Lunedì 12 agosto. Si distingue Tonnerre, film in Concorso Internazionale del francese Guillaume Brac (nella foto). Il tema e’ di quelli tosti e, in Italia, al centro dell’attenzione dei media.
Un cantante di rock melodico si trova a passare un periodo a casa del padre, nella cittadina di campagna che da il titolo al film. Qui conosce una ragazza più giovane di lui, tra loro nasce una storia tanto intensa quanto breve. Lei sceglie di tornare dal suo ex, cosa che lui non riesce ad accettare. Da qui inizia una lenta ma inesorabile caduta verso un baratro di ossessione e paranoia che lo porterà a compiere delle azioni estreme.
Il tema è tutto sommato ben sviluppato, anche se nel momento di passaggio tra il dispiacere per la perdita di lei e l’ossessione si rischia di sfiorare il melenso. Ma subito, e per fortuna, il dramma prende il sopravvento e porta lo spettatore nel labirinto mentale di un uomo incapace di considerare una donna libera di fare le sue scelte. Lei nel finale ha un comportamento ambiguo che forse rischia di rendere il messaggio meno forte, anche se la chiusura tutto sommato ci può anche stare. Interessante.
Poco possiamo dire del secondo film in Concorso che abbiamo avuto la (s)fortuna di andare a vedere. Trattasi di L’etrange couleur des larmes de ton corps, un film sperimentale che crea atmosfere astratte per raccontare la storia di una donna sparita nel nulla e delle ricerche condotte dal marito per capire cos’è successo. Il tutto sviluppato attraverso una non trama fatta di suoni fortissimi, corpi nudi, sangue, situazioni incomprensibili, inquadrature “alternative”, passaggi temporali e spaziali senza legame l’uno con l’altro, eccetera. Per intenditori di videoarte.
Il pezzo forte però lo abbiamo visto in Piazza Grande: il film canadese Gabrielle di Louise Archambault. Vecchia conoscenza del festival (aveva partecipato con Familia all’edizione del 2005) si ripresenta con una storia emozionante, sincera e importante.
Racconta una storia d’amore tra diversamente abili, nella fattispecie tra la protagonista Gabrielle e un ospite dello stesso centro assistenziale dove anche lei vive. I due si amano di un amore assoluto, un amore che chiede di essere “normale”, di cuore e di corpo. Ma spesso i normodotati hanno paura del sesso tra portatori di handicap, lo considerano improprio, un vizio da evitare per il loro bene.
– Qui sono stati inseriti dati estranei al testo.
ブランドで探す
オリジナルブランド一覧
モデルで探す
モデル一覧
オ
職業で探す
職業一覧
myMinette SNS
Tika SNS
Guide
Così facendo mortificano il loro desiderio di essere trattati per quello che sono, con le cure adeguate ma come esseri umani. Gabrielle ingaggia una lotta con se stessa per dimostrare agli altri di essere autonoma e porta a casa successi e sconfitte. Sarà banale, ma in questo caso è bello dire che alla fine l’amore trionfa nel modo più felice, gioioso e caldo possibile. Gabrielle è un film ben fatto e la storia che racconta è importante perché insegna a tutti a non essere pietistici nei confronti di chi ha doti diverse dalle nostre. Insegna ad essere responsabilmente aperti, solidalmente amici, fraternamente compagni. Davvero un bel film.